The image of God has three components to it: relational, structural, and functional. We are created to be relational beings toward God and toward each other, and teams in sport help cultivate that communal aspect of our being; we have structural capacities that include reason, the ability to design sports and play them, and the wisdom to strategize, just as players and coaches must do; and functionally, we are called to earth-keeping and careful stewardship and management of creation, making order out of chaos. Managing a sports team is in that category. Another aspect of image bearing that relates to sport is that the cultural mandate that includes a theology and praxis of work also involves Sabbath rest. Rest, it seems to me, includes play. There isn’t a great deal of material on play in the theological tradition, but it seems to me that creatures play a great deal in this extravagant creation God has made, and maybe sports is one of the ways in which human creatures play. Karl Barth once said, “It may be that when the angels go about their task praising God, they play only Bach. I am sure, however, that when they are together en famille they play Mozart and that then too our dear Lord listens with special pleasure.”1 Might there be an analogy with sport? In his corpus, Barth speaks of applications of his doctrine of providence in delightful ways, of the creature as creator, in Christ the covenant partner of God.2 He even speaks of the creature “at play”3 in light of Sabbath, in divinely given freedom and concursus. Were it not for the “play” of sports, I may not have stayed sane in the midst of life’s pressures as a pastor and theologian. 

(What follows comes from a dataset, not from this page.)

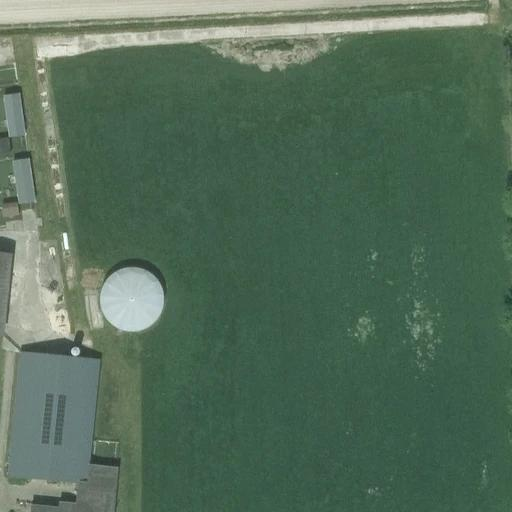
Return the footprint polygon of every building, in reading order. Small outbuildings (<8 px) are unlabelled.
[(21,93),(4,94),(8,137),(25,135),(21,93)] [(11,160),(20,204),(37,200),(28,157),(11,160)] [(0,334),(5,335),(10,251),(0,250),(0,334)] [(131,333),(140,332),(147,328),(153,323),(158,318),(161,311),(163,302),(163,296),(161,287),(157,281),(152,275),(146,271),(137,269),(130,268),(122,269),(116,272),(109,277),(104,282),(100,290),(99,296),(99,304),(101,311),(104,318),(110,324),(115,328),(122,331),(131,333)] [(21,353),(9,477),(86,485),(98,360),(21,353)] [(110,511),(113,487),(98,486),(96,508),(86,507),(85,511),(110,511)]
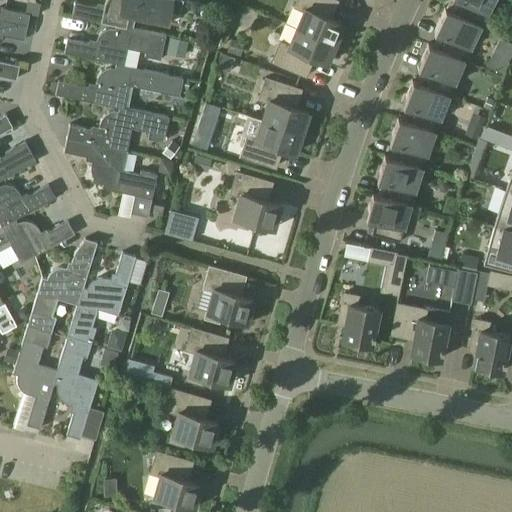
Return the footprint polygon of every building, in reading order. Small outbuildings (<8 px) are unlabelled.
[(131,29),(131,28),(135,12),(152,16),(152,20),(168,23),(172,0),(105,0),(105,1),(103,8),(74,2),(71,17),(115,26),(115,25),(131,29)] [(303,10),(296,27),(334,44),(343,24),(325,16),(327,11),(332,12),(337,0),(336,0),(296,0),(294,6),(303,10)] [(454,12),(480,25),(493,0),(458,0),(460,0),(454,12)] [(0,7),(0,19),(27,25),(30,13),(0,7)] [(437,48),(464,59),(480,25),(454,12),(444,7),(433,31),(442,36),(437,48)] [(0,34),(24,39),(27,25),(0,19),(0,34)] [(115,64),(123,66),(127,49),(145,52),(144,56),(160,60),(165,35),(131,28),(131,29),(115,25),(115,26),(114,29),(109,29),(104,31),(101,33),(97,38),(95,45),(66,39),(63,53),(115,64)] [(271,61),(305,76),(310,64),(306,62),(308,56),(326,63),(334,44),(296,27),(288,45),(280,41),(271,61)] [(511,42),(499,37),(487,64),(502,71),(511,47),(511,42)] [(421,84),(449,94),(464,59),(437,48),(427,43),(417,68),(426,72),(421,84)] [(0,75),(16,79),(19,65),(0,60),(0,75)] [(123,108),(128,86),(179,96),(182,78),(123,66),(115,64),(114,69),(110,68),(105,70),(101,73),(96,78),(94,88),(58,80),(55,94),(118,108),(118,107),(123,108)] [(267,102),(262,119),(301,133),(308,112),(290,106),(292,100),(296,102),(300,89),(265,78),(258,99),(267,102)] [(407,120),(435,130),(449,94),(421,84),(411,80),(402,105),(412,108),(407,120)] [(204,101),(192,143),(204,147),(216,105),(204,101)] [(66,137),(126,150),(131,129),(148,132),(147,139),(163,142),(168,117),(123,108),(118,107),(118,108),(117,112),(113,111),(112,111),(108,112),(103,116),(99,123),(98,127),(98,131),(69,125),(66,137)] [(0,132),(12,126),(6,114),(0,116),(0,132)] [(295,153),(301,133),(262,119),(247,115),(240,135),(246,137),(240,155),(275,167),(279,154),(275,153),(276,147),(295,153)] [(398,145),(394,157),(422,166),(435,130),(407,120),(397,117),(388,142),(398,145)] [(486,125),(482,137),(496,143),(501,131),(486,125)] [(130,213),(147,216),(151,199),(156,175),(140,171),(139,175),(121,171),(126,150),(66,137),(63,152),(91,158),(90,165),(90,172),(92,177),(96,181),(102,184),(101,188),(133,195),(130,213)] [(0,179),(18,170),(35,161),(25,141),(4,152),(8,159),(3,162),(0,157),(0,179)] [(386,183),(382,195),(410,203),(422,166),(394,157),(384,154),(376,180),(386,183)] [(247,221),(273,228),(280,204),(262,199),(264,193),(268,194),(272,182),(236,172),(230,193),(239,196),(231,223),(245,227),(247,221)] [(0,225),(0,226),(1,226),(15,217),(15,218),(55,197),(48,184),(22,198),(19,191),(15,187),(9,184),(3,183),(0,184),(0,225)] [(511,190),(506,188),(494,225),(511,230),(511,190)] [(371,234),(400,242),(407,214),(418,217),(420,207),(410,204),(410,203),(382,195),(372,192),(365,218),(375,220),(371,234)] [(0,249),(10,244),(20,263),(75,233),(68,221),(42,235),(39,228),(35,223),(29,220),(23,220),(17,221),(15,218),(15,217),(1,226),(0,226),(0,225),(0,249)] [(483,263),(511,271),(511,230),(494,225),(483,263)] [(439,254),(447,232),(436,228),(428,250),(439,254)] [(57,299),(76,304),(82,288),(96,243),(84,239),(74,252),(69,270),(61,267),(55,269),(50,272),(46,279),(41,277),(27,325),(51,332),(56,317),(52,316),(57,299)] [(368,260),(393,265),(396,253),(371,247),(368,260)] [(67,334),(91,342),(95,328),(91,326),(97,309),(117,316),(135,257),(122,253),(113,280),(104,278),(98,278),(94,279),(90,282),(87,285),(86,289),(82,288),(76,304),(67,334)] [(220,315),(246,323),(253,299),(235,293),(237,287),(241,289),(245,276),(209,266),(203,287),(212,290),(204,318),(218,322),(220,315)] [(450,300),(471,305),(477,272),(457,268),(450,300)] [(488,284),(511,288),(511,275),(490,271),(488,284)] [(342,339),(371,345),(378,309),(356,305),(358,296),(344,293),(338,323),(345,325),(342,339)] [(155,300),(151,312),(161,315),(164,303),(155,300)] [(0,329),(2,333),(16,325),(4,303),(0,304),(0,329)] [(411,353),(440,358),(447,323),(425,319),(427,309),(397,303),(391,334),(414,338),(411,353)] [(473,365),(502,371),(509,335),(487,331),(489,322),(475,319),(469,349),(476,351),(473,365)] [(57,369),(56,369),(37,363),(42,346),(46,347),(51,332),(27,325),(12,374),(17,375),(15,380),(18,388),(25,394),(34,397),(26,425),(32,427),(39,429),(53,384),(54,383),(53,383),(57,369)] [(121,350),(126,331),(111,327),(106,346),(121,350)] [(202,377),(229,385),(236,361),(217,355),(219,349),(224,350),(227,338),(191,328),(185,349),(195,352),(187,379),(201,383),(202,377)] [(72,437),(79,439),(97,380),(77,374),(82,357),(86,358),(91,342),(67,334),(56,369),(57,369),(53,383),(54,383),(53,384),(56,385),(56,391),(57,397),(62,402),(67,404),(75,407),(66,435),(72,437)] [(127,357),(123,373),(170,387),(172,377),(153,371),(155,365),(127,357)] [(185,439),(211,446),(218,422),(200,417),(201,411),(206,412),(210,399),(174,389),(168,411),(177,413),(169,441),(183,445),(185,439)] [(153,496),(194,508),(201,484),(182,479),(184,473),(188,474),(192,461),(156,451),(150,472),(159,475),(153,496)]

But is there a dark side to sports? Is there an incipient and dangerous idolatry? A proper hamartiology would say yes. The fall does not mean humans are as bad as they can be and that there is no beauty left in image bearers. It does mean that we have a complete inability to save ourselves and that every aspect of our god-like beings are prone to distortion and idolatry. Failing to find our real satisfaction in the triune God, we seek it in broken cisterns, including achievement and adulation in sport, either our own or vicariously, in that of other stars and teams. The phenomenon of competition, which seems endemic to human nature, can easily become hatred. The mob violence of soccer fans in the UK is a case in point. Controlled aggression expressed in tackling someone hard in rugby easily turns into a desire to hurt. Perhaps the peace tradition would say rugby is off limits, just as war is! Being first a peace-making advocate and then, when all efforts at peace have been exhausted, a just war advocate in the in-between time of the kingdom, I have less trouble justifying rugby when the rules are maintained. I have little patience for fighting in ice hockey, for it shows a complete lack of self-control, going beyond sport into violence. Admiration for great sports persons easily becomes insatiable idolatry and temptation toward a false vicarious identity. Desire for excellence can easily develop into the selfism that goes with making your way to the top in any sport. What can be for the glory of God can easily become vainglory. Finding our identity in sports teams we support can easily fill the void when identity is not found in Christ. Virtues can be developed through sport and vices can be encouraged in sport. Have I even crossed the line sharing my sports accomplishments in this article? Is there too much identity in sports and not enough in Christ? 

Perhaps conflict is inevitable in the theology and praxis of sports. Hopefully some clear theological thinking may remove some unnecessary conflicts. I can’t wait for the parade of the cosmic, angelic, and redeemed for the Lamb of God who was slain!